Synthetic and structural studies of donor-functionalized alkoxy derivatives of gallium.

The synthesis of a range of alkyl/chloro-gallium alkoxide and amido/alkoxide compounds was achieved via a series of protonolysis and alcoholysis steps. The initial reaction involved the synthesis of Me(Cl)Ga{N(SiMe(3))(2)} (1) via methyl group transfer from the reaction of GaCl(3) with two equivalents of LiN(SiMe(3))(2). Reaction of 1 with varying amounts of ROH resulted in the formation of Me(Cl)Ga(OR) (2, R = CH(2)CH(2)OMe; 3, CH(CH(3))CH(2)NMe(2)), [Me(Cl)Ga{N(SiMe(3))(2)}(μ(2)-OR)Ga(Cl)Me] (4, R = CH(2)CH(2)NMe(2)), or [MeGa(OR)(2)] (5, R = CH(CH(3))CH(2)NMe(2)). Compound 4 represents an intermediate in the formation of dimeric complexes, of the type Me(Cl)Ga(OR), when formed from compound Me(Cl)Ga{N(SiMe(3))(2)}. A methylgallium amido/alkoxide complex MeGa{N(SiMe(3))(2)}(OCH(2)CH(2)OMe) (6) was isolated when 2 was further reacted with LiN(SiMe(3))(2).
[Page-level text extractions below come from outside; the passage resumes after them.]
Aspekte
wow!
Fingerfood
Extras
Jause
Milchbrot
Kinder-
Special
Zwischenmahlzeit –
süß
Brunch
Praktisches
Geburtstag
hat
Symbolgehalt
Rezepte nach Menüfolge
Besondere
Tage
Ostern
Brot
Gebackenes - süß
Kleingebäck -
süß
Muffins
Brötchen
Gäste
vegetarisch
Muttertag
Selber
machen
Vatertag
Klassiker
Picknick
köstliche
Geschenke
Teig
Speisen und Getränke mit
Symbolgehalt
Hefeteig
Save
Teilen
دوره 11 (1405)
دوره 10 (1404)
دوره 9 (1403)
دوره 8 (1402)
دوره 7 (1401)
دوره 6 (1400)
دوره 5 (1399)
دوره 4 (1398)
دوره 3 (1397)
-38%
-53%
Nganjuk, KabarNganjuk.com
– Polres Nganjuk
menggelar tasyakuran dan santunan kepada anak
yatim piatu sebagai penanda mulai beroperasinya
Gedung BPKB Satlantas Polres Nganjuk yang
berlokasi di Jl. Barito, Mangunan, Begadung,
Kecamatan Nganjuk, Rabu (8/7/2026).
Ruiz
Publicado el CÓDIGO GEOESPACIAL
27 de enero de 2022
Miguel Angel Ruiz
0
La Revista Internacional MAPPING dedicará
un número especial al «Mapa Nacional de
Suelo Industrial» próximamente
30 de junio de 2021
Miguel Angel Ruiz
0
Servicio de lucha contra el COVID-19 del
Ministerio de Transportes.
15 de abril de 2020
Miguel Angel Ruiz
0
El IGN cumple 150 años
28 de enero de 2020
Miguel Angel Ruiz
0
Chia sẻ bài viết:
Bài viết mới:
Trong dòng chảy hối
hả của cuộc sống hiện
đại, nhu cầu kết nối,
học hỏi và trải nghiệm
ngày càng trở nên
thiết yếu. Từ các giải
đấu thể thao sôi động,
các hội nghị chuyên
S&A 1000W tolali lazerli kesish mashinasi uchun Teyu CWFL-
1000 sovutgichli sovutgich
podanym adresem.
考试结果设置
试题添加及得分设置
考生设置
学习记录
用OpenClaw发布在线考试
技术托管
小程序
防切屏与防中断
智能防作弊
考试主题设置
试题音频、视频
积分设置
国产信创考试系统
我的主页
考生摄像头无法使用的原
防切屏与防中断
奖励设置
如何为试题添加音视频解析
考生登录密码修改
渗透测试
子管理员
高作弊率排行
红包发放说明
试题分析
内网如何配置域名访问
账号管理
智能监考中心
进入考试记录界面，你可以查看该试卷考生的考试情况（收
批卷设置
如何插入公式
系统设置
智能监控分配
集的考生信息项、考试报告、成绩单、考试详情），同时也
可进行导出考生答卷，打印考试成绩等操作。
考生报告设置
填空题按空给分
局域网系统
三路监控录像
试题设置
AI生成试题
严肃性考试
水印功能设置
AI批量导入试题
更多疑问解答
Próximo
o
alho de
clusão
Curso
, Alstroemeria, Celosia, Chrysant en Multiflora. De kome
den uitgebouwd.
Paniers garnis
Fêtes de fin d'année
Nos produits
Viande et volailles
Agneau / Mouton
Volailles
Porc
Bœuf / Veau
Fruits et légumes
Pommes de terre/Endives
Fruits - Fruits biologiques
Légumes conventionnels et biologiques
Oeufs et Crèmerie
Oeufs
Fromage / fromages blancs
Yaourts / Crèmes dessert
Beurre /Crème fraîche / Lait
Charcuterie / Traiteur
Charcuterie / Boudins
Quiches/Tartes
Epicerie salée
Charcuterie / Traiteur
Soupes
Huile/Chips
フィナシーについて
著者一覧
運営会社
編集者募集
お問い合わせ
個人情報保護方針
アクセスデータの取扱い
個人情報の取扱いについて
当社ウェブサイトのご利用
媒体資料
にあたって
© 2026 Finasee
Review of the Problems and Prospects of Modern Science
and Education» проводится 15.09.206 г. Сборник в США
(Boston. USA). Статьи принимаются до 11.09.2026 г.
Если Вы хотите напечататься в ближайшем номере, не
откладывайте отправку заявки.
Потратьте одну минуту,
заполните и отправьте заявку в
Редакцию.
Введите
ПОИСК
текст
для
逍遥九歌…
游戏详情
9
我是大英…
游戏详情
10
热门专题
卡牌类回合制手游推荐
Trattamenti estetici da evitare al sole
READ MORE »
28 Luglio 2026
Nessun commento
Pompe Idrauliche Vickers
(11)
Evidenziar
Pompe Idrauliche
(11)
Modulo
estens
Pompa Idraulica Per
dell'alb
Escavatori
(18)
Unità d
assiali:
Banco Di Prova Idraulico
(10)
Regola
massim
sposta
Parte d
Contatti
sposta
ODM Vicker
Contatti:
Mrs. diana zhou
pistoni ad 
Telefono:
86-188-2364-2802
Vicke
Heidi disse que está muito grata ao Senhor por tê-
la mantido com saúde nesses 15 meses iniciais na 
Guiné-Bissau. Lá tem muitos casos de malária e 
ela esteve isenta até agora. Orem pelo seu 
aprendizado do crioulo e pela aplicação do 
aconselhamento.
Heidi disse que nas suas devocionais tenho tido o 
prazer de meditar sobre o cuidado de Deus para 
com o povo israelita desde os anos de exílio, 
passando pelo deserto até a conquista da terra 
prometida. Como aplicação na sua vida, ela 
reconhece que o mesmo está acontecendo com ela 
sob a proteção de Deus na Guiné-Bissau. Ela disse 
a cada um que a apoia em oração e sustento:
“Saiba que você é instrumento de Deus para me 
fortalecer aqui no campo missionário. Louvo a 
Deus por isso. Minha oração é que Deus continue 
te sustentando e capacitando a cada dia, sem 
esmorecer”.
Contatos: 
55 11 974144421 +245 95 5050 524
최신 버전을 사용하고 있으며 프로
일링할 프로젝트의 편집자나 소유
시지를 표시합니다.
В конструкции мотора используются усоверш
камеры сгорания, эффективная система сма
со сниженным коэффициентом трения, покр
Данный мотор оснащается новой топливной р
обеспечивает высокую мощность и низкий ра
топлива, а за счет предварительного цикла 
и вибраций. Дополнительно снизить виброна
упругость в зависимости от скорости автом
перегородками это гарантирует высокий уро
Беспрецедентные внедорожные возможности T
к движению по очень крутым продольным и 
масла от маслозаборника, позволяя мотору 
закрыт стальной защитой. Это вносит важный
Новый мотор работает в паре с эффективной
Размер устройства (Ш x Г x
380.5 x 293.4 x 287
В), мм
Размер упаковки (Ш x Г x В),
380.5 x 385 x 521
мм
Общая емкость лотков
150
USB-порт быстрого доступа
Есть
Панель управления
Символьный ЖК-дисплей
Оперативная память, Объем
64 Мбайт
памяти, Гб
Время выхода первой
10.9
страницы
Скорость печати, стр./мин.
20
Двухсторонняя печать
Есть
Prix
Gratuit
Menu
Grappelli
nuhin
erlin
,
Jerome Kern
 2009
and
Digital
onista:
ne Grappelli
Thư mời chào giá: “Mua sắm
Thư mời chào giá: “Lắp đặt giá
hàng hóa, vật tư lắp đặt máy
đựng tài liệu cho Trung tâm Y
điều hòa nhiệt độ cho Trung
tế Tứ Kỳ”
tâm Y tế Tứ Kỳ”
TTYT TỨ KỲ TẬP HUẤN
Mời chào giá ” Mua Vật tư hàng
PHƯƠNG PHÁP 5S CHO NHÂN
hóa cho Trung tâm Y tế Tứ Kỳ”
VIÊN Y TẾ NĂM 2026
In addition, reaction of 2 with HO(t)Bu resulted in a simple alcohol/alkoxide exchange and formation of Me(Cl)Ga(O(t)Bu) (7). In contrast to the formation of 1, the in situ reaction of GaCl(3) with one equivalent of LiN(SiMe(3))(2) yielded Cl(2)Ga{N(SiMe(3))(2)} in low yield, where no methyl group transfer has occurred. Reaction of alcohol with Cl(2)Ga{N(SiMe(3))(2)} was then found to yield Cl(2)Ga(OR) (8, R = CH(2)CH(2)NMe(2)), and further reaction of 8 with LiN(SiMe(3))(2) yielded the gallium amido alkoxide complex, ClGa{N(SiMe(3))(2)}(OR) (9, R = CH(2)CH(2)NMe(2)), similar to 6. The structures of compounds 4, 5, 7, and 8 have been determined by single-crystal X-ray diffraction.